-- Exercise data follows --

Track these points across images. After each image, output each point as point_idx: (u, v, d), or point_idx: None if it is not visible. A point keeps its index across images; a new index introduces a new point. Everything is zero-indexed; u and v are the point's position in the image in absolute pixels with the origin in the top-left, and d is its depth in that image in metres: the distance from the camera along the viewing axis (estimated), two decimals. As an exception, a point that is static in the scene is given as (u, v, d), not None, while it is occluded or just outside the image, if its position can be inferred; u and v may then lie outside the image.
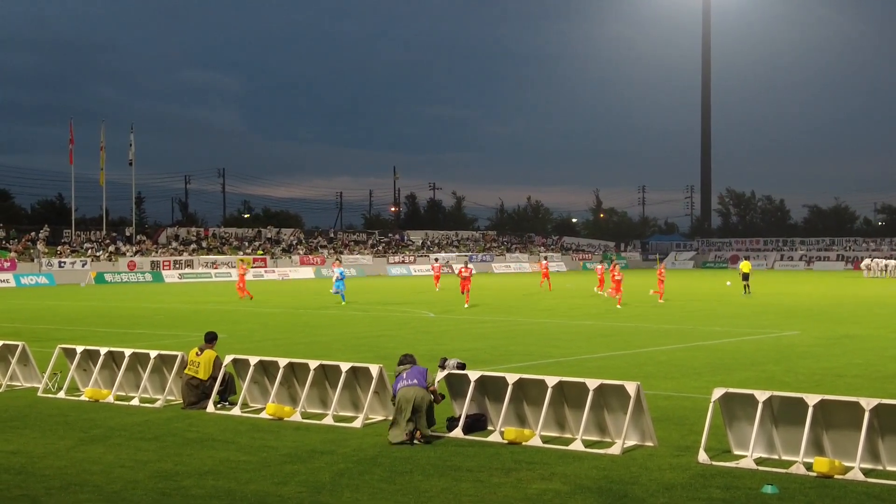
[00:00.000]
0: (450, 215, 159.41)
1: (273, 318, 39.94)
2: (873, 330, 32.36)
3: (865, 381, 20.50)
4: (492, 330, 33.06)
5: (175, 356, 17.96)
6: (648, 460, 13.03)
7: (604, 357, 25.11)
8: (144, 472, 12.48)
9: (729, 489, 11.54)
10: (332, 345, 28.27)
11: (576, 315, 39.81)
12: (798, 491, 11.42)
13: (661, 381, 20.43)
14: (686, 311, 41.97)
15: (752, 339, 29.60)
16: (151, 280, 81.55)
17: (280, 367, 16.76)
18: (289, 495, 11.36)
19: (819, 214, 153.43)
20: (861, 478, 11.92)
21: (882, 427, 12.37)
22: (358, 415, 15.84)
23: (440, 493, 11.41)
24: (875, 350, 26.32)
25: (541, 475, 12.26)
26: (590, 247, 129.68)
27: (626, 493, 11.38)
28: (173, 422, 16.07)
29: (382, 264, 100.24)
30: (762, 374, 21.50)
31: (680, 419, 15.87)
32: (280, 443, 14.32)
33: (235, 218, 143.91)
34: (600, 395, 14.05)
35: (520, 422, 14.79)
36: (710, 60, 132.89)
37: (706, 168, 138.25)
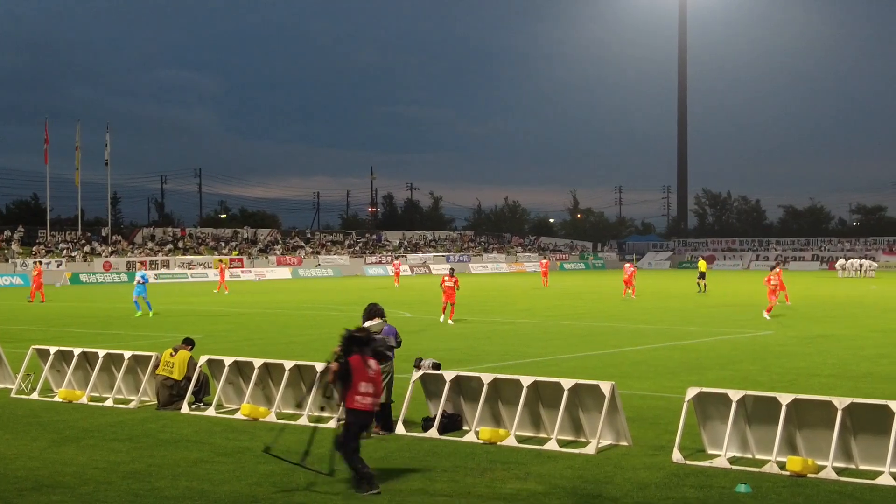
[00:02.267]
0: (427, 215, 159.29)
1: (249, 318, 39.83)
2: (847, 329, 32.53)
3: (839, 380, 20.61)
4: (468, 330, 33.05)
5: (149, 357, 17.87)
6: (623, 460, 13.05)
7: (579, 357, 25.14)
8: (118, 474, 12.42)
9: (703, 488, 11.58)
10: (309, 345, 28.19)
11: (552, 315, 39.86)
12: (771, 490, 11.48)
13: (636, 380, 20.48)
14: (662, 311, 42.09)
15: (727, 339, 29.71)
16: (127, 280, 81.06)
17: (255, 368, 16.71)
18: (263, 496, 11.33)
19: (794, 215, 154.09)
20: (834, 476, 11.98)
21: (855, 426, 12.43)
22: (332, 415, 15.80)
23: (415, 493, 11.40)
24: (849, 349, 26.45)
25: (516, 475, 12.27)
26: (567, 247, 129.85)
27: (600, 493, 11.40)
28: (147, 422, 16.00)
29: (359, 264, 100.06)
30: (737, 374, 21.58)
31: (654, 419, 15.91)
32: (255, 443, 14.26)
33: (212, 218, 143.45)
34: (575, 395, 14.06)
35: (495, 422, 14.79)
36: (686, 62, 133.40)
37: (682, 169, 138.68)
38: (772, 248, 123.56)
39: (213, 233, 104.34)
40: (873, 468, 12.20)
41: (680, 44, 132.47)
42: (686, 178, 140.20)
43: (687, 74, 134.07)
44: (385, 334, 14.76)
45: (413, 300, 51.96)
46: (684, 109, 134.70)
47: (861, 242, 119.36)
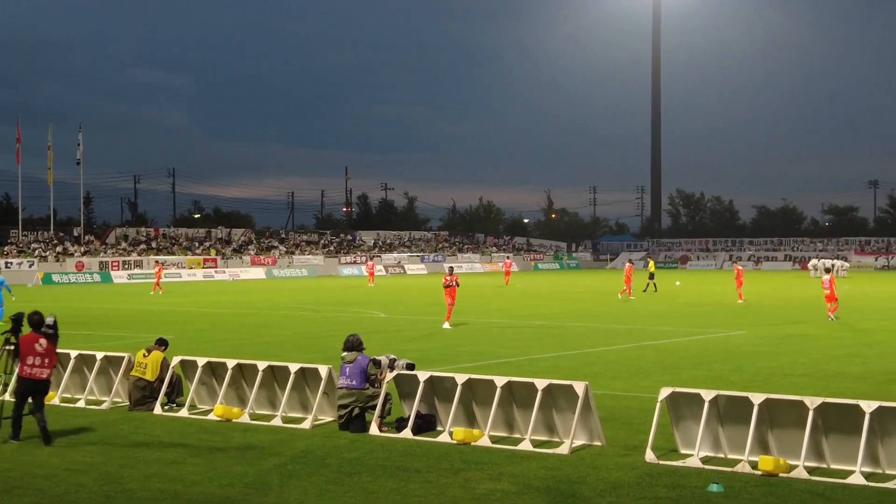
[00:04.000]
0: (402, 215, 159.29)
1: (223, 318, 39.70)
2: (819, 329, 32.71)
3: (811, 379, 20.72)
4: (442, 330, 33.03)
5: (122, 357, 17.78)
6: (596, 460, 13.08)
7: (553, 357, 25.18)
8: (90, 475, 12.34)
9: (675, 488, 11.61)
10: (283, 345, 28.14)
11: (527, 315, 39.91)
12: (743, 489, 11.52)
13: (609, 380, 20.53)
14: (635, 311, 42.21)
15: (700, 339, 29.83)
16: (100, 281, 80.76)
17: (228, 369, 16.64)
18: (236, 497, 11.29)
19: (767, 215, 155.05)
20: (805, 476, 12.04)
21: (826, 426, 12.50)
22: (307, 416, 15.78)
23: (388, 493, 11.39)
24: (821, 349, 26.60)
25: (489, 475, 12.27)
26: (541, 247, 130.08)
27: (573, 493, 11.42)
28: (119, 424, 15.91)
29: (334, 265, 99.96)
30: (709, 374, 21.67)
31: (628, 419, 15.95)
32: (228, 444, 14.22)
33: (186, 218, 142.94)
34: (549, 396, 14.08)
35: (469, 422, 14.80)
36: (660, 62, 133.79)
37: (656, 169, 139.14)
38: (745, 248, 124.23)
39: (186, 233, 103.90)
40: (844, 467, 12.26)
41: (654, 44, 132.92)
42: (660, 178, 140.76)
43: (661, 74, 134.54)
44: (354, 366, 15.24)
45: (387, 300, 51.93)
46: (658, 109, 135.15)
47: (833, 242, 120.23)
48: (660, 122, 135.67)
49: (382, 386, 15.31)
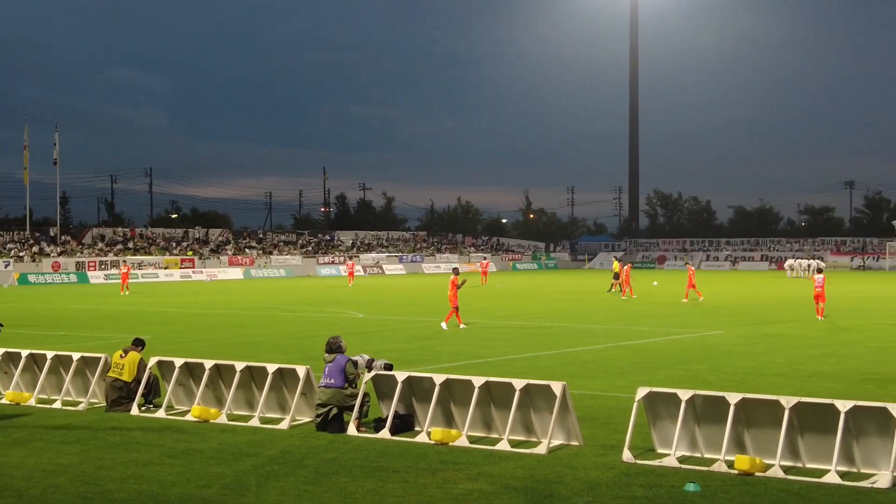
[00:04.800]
0: (380, 215, 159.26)
1: (201, 318, 39.59)
2: (795, 329, 32.89)
3: (787, 379, 20.84)
4: (421, 330, 33.05)
5: (98, 358, 17.71)
6: (574, 459, 13.11)
7: (531, 357, 25.23)
8: (66, 476, 12.29)
9: (652, 487, 11.66)
10: (260, 346, 28.09)
11: (504, 315, 39.97)
12: (720, 489, 11.58)
13: (587, 380, 20.58)
14: (613, 311, 42.31)
15: (677, 339, 29.94)
16: (76, 281, 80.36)
17: (206, 369, 16.61)
18: (213, 498, 11.27)
19: (744, 215, 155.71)
20: (781, 475, 12.11)
21: (801, 425, 12.58)
22: (284, 416, 15.76)
23: (366, 494, 11.39)
24: (796, 349, 26.75)
25: (467, 475, 12.29)
26: (519, 247, 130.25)
27: (551, 493, 11.45)
28: (96, 425, 15.85)
29: (312, 265, 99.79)
30: (686, 373, 21.76)
31: (605, 418, 16.00)
32: (205, 445, 14.19)
33: (163, 218, 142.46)
34: (527, 396, 14.11)
35: (447, 422, 14.81)
36: (637, 62, 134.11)
37: (634, 169, 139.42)
38: (722, 248, 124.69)
39: (163, 233, 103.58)
40: (820, 466, 12.34)
41: (631, 44, 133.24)
42: (637, 178, 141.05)
43: (638, 75, 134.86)
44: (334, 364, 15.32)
45: (366, 300, 51.90)
46: (636, 110, 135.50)
47: (809, 243, 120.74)
48: (637, 123, 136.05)
49: (360, 386, 15.36)
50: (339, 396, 15.13)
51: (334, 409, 15.09)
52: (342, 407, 15.14)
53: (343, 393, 15.17)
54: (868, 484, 11.72)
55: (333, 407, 15.10)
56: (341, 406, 15.13)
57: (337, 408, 15.11)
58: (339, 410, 15.12)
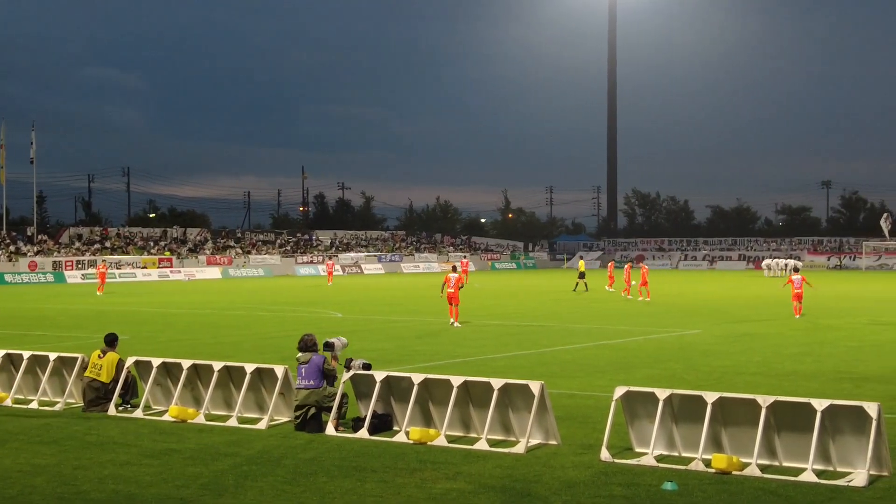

-- Exercise data concluded --

Task requirements
Only the text of the entries above is to be given again, exactly, with the pictures left out.

Response to this exercise
Track these points across images. After each image, output each point as point_idx: (u, v, d), or point_idx: None if it is not visible. A point keeps its index across images; a new index introduces a new point. Everything is zero-indexed; u and v are the point's position in the image in absolute pixels with the origin in the top-left, and d is its depth in that image in metres: the distance from the camera along the viewing axis (estimated), two decimals. As an exception, a point that is static in the scene is given as (u, v, d), not None, while it is occluded or just outside the image, if its position can be inferred; u and v may then lie outside the image.
[00:00.000]
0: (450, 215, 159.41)
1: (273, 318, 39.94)
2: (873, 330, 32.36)
3: (865, 381, 20.50)
4: (492, 330, 33.06)
5: (175, 356, 17.96)
6: (648, 460, 13.03)
7: (604, 357, 25.11)
8: (144, 472, 12.48)
9: (729, 489, 11.54)
10: (332, 345, 28.27)
11: (576, 315, 39.81)
12: (798, 491, 11.42)
13: (661, 381, 20.43)
14: (686, 311, 41.97)
15: (752, 339, 29.60)
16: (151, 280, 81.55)
17: (280, 367, 16.76)
18: (289, 495, 11.36)
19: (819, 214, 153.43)
20: (861, 478, 11.92)
21: (882, 427, 12.37)
22: (358, 415, 15.84)
23: (440, 493, 11.41)
24: (875, 350, 26.32)
25: (541, 475, 12.26)
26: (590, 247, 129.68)
27: (626, 493, 11.38)
28: (173, 422, 16.07)
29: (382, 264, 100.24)
30: (762, 374, 21.50)
31: (680, 419, 15.87)
32: (280, 443, 14.32)
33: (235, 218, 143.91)
34: (600, 395, 14.05)
35: (520, 422, 14.79)
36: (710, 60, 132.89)
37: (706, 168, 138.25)
[00:02.267]
0: (427, 215, 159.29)
1: (249, 318, 39.83)
2: (847, 329, 32.53)
3: (839, 380, 20.61)
4: (468, 330, 33.05)
5: (149, 357, 17.87)
6: (623, 460, 13.05)
7: (579, 357, 25.14)
8: (118, 474, 12.42)
9: (703, 488, 11.58)
10: (309, 345, 28.19)
11: (552, 315, 39.86)
12: (771, 490, 11.48)
13: (636, 380, 20.48)
14: (662, 311, 42.09)
15: (727, 339, 29.71)
16: (127, 280, 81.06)
17: (255, 368, 16.71)
18: (263, 496, 11.33)
19: (794, 215, 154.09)
20: (834, 476, 11.98)
21: (855, 426, 12.43)
22: (332, 415, 15.80)
23: (415, 493, 11.40)
24: (849, 349, 26.45)
25: (516, 475, 12.27)
26: (567, 247, 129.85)
27: (600, 493, 11.40)
28: (147, 422, 16.00)
29: (359, 264, 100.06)
30: (737, 374, 21.58)
31: (654, 419, 15.91)
32: (255, 443, 14.26)
33: (212, 218, 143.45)
34: (575, 395, 14.06)
35: (495, 422, 14.79)
36: (686, 62, 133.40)
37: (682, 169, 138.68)
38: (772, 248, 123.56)
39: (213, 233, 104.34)
40: (873, 468, 12.20)
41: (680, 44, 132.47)
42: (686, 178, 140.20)
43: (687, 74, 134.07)
44: (385, 334, 14.76)
45: (413, 300, 51.96)
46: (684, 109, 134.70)
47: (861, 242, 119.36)
[00:04.000]
0: (402, 215, 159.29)
1: (223, 318, 39.70)
2: (819, 329, 32.71)
3: (811, 379, 20.72)
4: (442, 330, 33.03)
5: (122, 357, 17.78)
6: (596, 460, 13.08)
7: (553, 357, 25.18)
8: (90, 475, 12.34)
9: (675, 488, 11.61)
10: (283, 345, 28.14)
11: (527, 315, 39.91)
12: (743, 489, 11.52)
13: (609, 380, 20.53)
14: (635, 311, 42.21)
15: (700, 339, 29.83)
16: (100, 281, 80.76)
17: (228, 369, 16.64)
18: (236, 497, 11.29)
19: (767, 215, 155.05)
20: (805, 476, 12.04)
21: (826, 426, 12.50)
22: (307, 416, 15.78)
23: (388, 493, 11.39)
24: (821, 349, 26.60)
25: (489, 475, 12.27)
26: (541, 247, 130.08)
27: (573, 493, 11.42)
28: (119, 424, 15.91)
29: (334, 265, 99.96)
30: (709, 374, 21.67)
31: (628, 419, 15.95)
32: (228, 444, 14.22)
33: (186, 218, 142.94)
34: (549, 396, 14.08)
35: (469, 422, 14.80)
36: (660, 62, 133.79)
37: (656, 169, 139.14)
38: (745, 248, 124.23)
39: (186, 233, 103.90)
40: (844, 467, 12.26)
41: (654, 44, 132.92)
42: (660, 178, 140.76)
43: (661, 74, 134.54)
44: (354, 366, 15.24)
45: (387, 300, 51.93)
46: (658, 109, 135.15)
47: (833, 242, 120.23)
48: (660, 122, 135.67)
49: (382, 386, 15.31)
[00:04.800]
0: (380, 215, 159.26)
1: (201, 318, 39.59)
2: (795, 329, 32.89)
3: (787, 379, 20.84)
4: (421, 330, 33.05)
5: (98, 358, 17.71)
6: (574, 459, 13.11)
7: (531, 357, 25.23)
8: (66, 476, 12.29)
9: (652, 487, 11.66)
10: (260, 346, 28.09)
11: (504, 315, 39.97)
12: (720, 489, 11.58)
13: (587, 380, 20.58)
14: (613, 311, 42.31)
15: (677, 339, 29.94)
16: (76, 281, 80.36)
17: (206, 369, 16.61)
18: (213, 498, 11.27)
19: (744, 215, 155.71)
20: (781, 475, 12.11)
21: (801, 425, 12.58)
22: (284, 416, 15.76)
23: (366, 494, 11.39)
24: (796, 349, 26.75)
25: (467, 475, 12.29)
26: (519, 247, 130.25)
27: (551, 493, 11.45)
28: (96, 425, 15.85)
29: (312, 265, 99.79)
30: (686, 373, 21.76)
31: (605, 418, 16.00)
32: (205, 445, 14.19)
33: (163, 218, 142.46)
34: (527, 396, 14.11)
35: (447, 422, 14.81)
36: (637, 62, 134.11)
37: (634, 169, 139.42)
38: (722, 248, 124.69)
39: (163, 233, 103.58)
40: (820, 466, 12.34)
41: (631, 44, 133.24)
42: (637, 178, 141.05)
43: (638, 75, 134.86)
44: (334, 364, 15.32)
45: (366, 300, 51.90)
46: (636, 110, 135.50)
47: (809, 243, 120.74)
48: (637, 123, 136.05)
49: (360, 386, 15.36)
50: (339, 396, 15.13)
51: (334, 409, 15.09)
52: (342, 407, 15.14)
53: (343, 393, 15.17)
54: (868, 484, 11.72)
55: (333, 407, 15.10)
56: (341, 406, 15.13)
57: (337, 408, 15.11)
58: (339, 410, 15.12)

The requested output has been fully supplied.